**ASSIGNMENT:**
Reproduce every one of the records below verbatim, leaving out the pictures.

**Chart interpretation exercises:**
<<<<

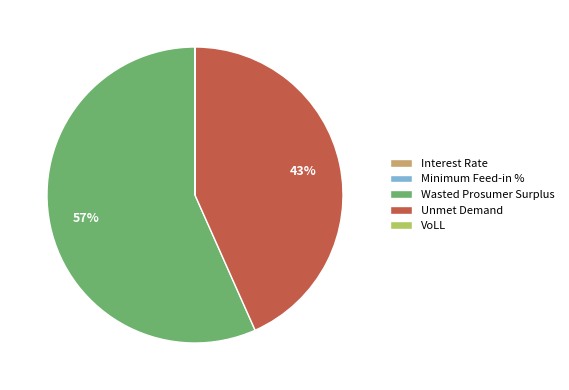

Is there any slice that represents more than half of the pie?

Yes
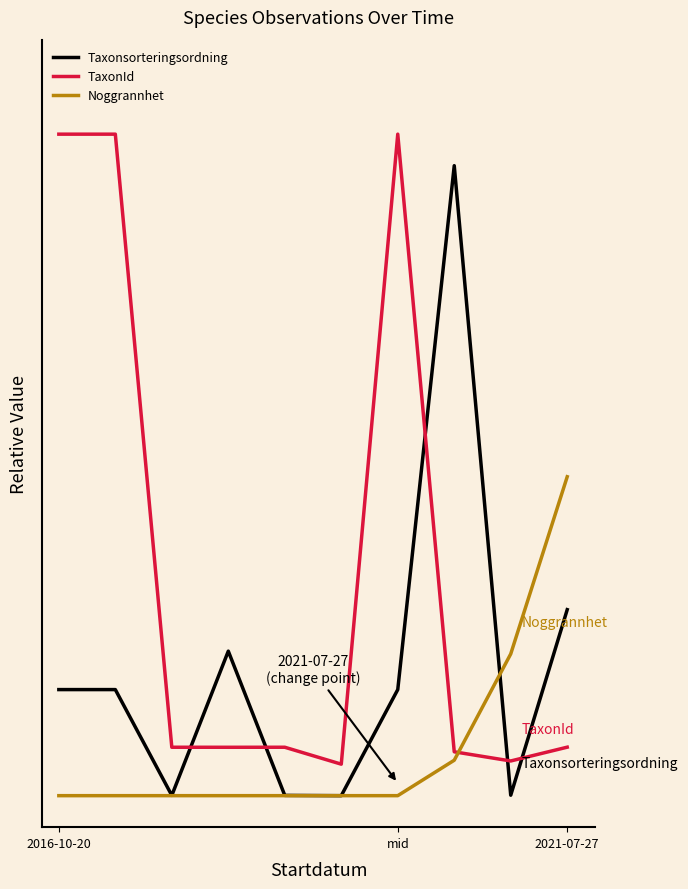

Reading left to right, extract all data points from this chart.

Taxonsorteringsordning: 0.2	0.2	0.0	0.2	0.0	0.0	0.2	1.0	0.0	0.3
TaxonId: 1.0	1.0	0.1	0.1	0.1	0.1	1.0	0.1	0.1	0.1
Noggrannhet: 0.0	0.0	0.0	0.0	0.0	0.0	0.0	0.1	0.2	0.5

>>>>

**EXERCISE SOLUTION:**
Is there any slice that represents more than half of the pie?

Yes

Reading left to right, extract all data points from this chart.

Taxonsorteringsordning: 0.2	0.2	0.0	0.2	0.0	0.0	0.2	1.0	0.0	0.3
TaxonId: 1.0	1.0	0.1	0.1	0.1	0.1	1.0	0.1	0.1	0.1
Noggrannhet: 0.0	0.0	0.0	0.0	0.0	0.0	0.0	0.1	0.2	0.5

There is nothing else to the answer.